For world models, the key use is not only motion prediction but also selective removal: dynamic points can be excluded from static maps, and static background can be excluded when isolating moving actors.
It is a flow-based complement to binary MOS methods such as LiDAR-MOS, 4DMOS, InsMOS, and StreamMOS.
It can also feed future occupancy and flow models such as StreamingFlow.
The output is valuable for map hygiene, occupancy clearing, actor extraction, and replay simulation.
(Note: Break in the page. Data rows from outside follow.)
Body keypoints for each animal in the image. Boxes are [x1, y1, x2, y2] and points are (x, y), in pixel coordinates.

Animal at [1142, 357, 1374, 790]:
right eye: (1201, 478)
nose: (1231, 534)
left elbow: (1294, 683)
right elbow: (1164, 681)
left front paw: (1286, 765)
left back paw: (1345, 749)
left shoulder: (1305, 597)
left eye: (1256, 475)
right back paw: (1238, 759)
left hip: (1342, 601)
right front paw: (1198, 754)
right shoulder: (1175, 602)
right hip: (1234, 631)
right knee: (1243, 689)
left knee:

Remove ego motion first, then estimate residual point motion between two LiDAR sweeps.
Points with coherent residual motion become dynamic candidates.
Points with near-zero residual motion and persistent occupancy become static-map candidates.
The dynamic mask removes ghosting from map fusion; the static mask can be subtracted to isolate moving objects for tracking or behavior modeling.
Scene flow keeps velocity direction and magnitude, so the world model can reason about where removed dynamic objects are going rather than only that they are moving.

Input: two consecutive LiDAR sweeps or a short temporal sequence.
Input: ego poses, calibration, timestamps, and de-skewing metadata.
Optional input: ground masks, semantic masks, object tracks, radar Doppler, or MOS masks.
Output: per-point flow_tx_m, flow_ty_m, and flow_tz_m style displacement vectors.
Output: is_dynamic or equivalent moving/static point label.
Output: static-only cloud for mapping and localization.
Output: dynamic-only cloud for actor extraction, tracking, occupancy flow, or simulation.

Synchronize LiDAR sweeps and interpolate ego poses.
De-skew rotating scans and transform sweeps into a consistent frame.
Estimate scene flow with an offline teacher such as Neural Scene Flow Priors, a distilled student such as ZeroFlow, or a supervised/self-supervised model such as DeFlow.
Convert residual flow to dynamic/static labels using magnitude, temporal consistency, and object-level clustering.
Fuse low-motion persistent points into the static map.
Route high-motion points to trackers, occupancy-flow prediction, or dynamic obstacle layers.
Keep confidence and audit logs so removed points can be reviewed when map quality or safety behavior changes.

Argoverse 2 scene flow uses 0.1 s LiDAR sweeps and object tracks to derive piecewise-rigid flow labels.
Its submission format includes per-point flow components and an is_dynamic boolean.
Argoverse 2 treats a point as dynamic when its ego-motion-removed ground-truth flow norm is greater than 0.05 m.
Flow metrics should include endpoint error, accuracy, outlier rate, and dynamic/static classification quality.
Removal metrics should include static map completeness, dynamic ghost reduction, and false removal of fixed structures.
Always report whether labels come from human/object annotations, offline NSFP-style pseudo-labels, ZeroFlow-style distillation, or a production tracker.

Class-agnostic: it can flag motion for objects not present in the road-object taxonomy.
Produces velocity vectors, not just moving/static labels.
Supports both dynamic object removal for map building and static background removal for actor isolation.
Can use unlabeled logs through NSFP or ZeroFlow-style pseudo-labeling.
Works naturally with occupancy flow and world-model prediction.
Gives a direct way to audit whether a static map contains moving-object ghosts.

Ego-pose, timestamp, or scan de-skew errors can become false scene flow.
Slow apron motion may fall below a generic dynamic threshold.
Newly revealed static surfaces can look dynamic because no correspondence existed in the previous sweep.
Occlusions, sparse far-range points, reflective aircraft surfaces, and repeated structures can produce wrong correspondences.
Removing all dynamic-looking points can erase useful structure from aircraft, doors, service equipment, or temporarily moved static assets.
Flow does not provide semantic intent; a moving baggage cart and a rolling loose object both need downstream interpretation.

High fit for maintaining static maps around stands, service roads, baggage halls, and pushback corridors.
Useful for removing tug, cart, bus, personnel, and aircraft-motion ghosts from repeated mapping runs.
Thresholds must be tuned for low-speed operations; a road benchmark dynamic cutoff can miss inching tugs or creeping belt loaders.
Aircraft are special: parked aircraft can be static map context, while pushback or taxi motion must be removed from static layers.
Radar Doppler and track logic should cross-check dynamic declarations in rain, spray, glare, and partial occlusion.
Store both removed and retained point layers so safety review can reconstruct why the world model changed.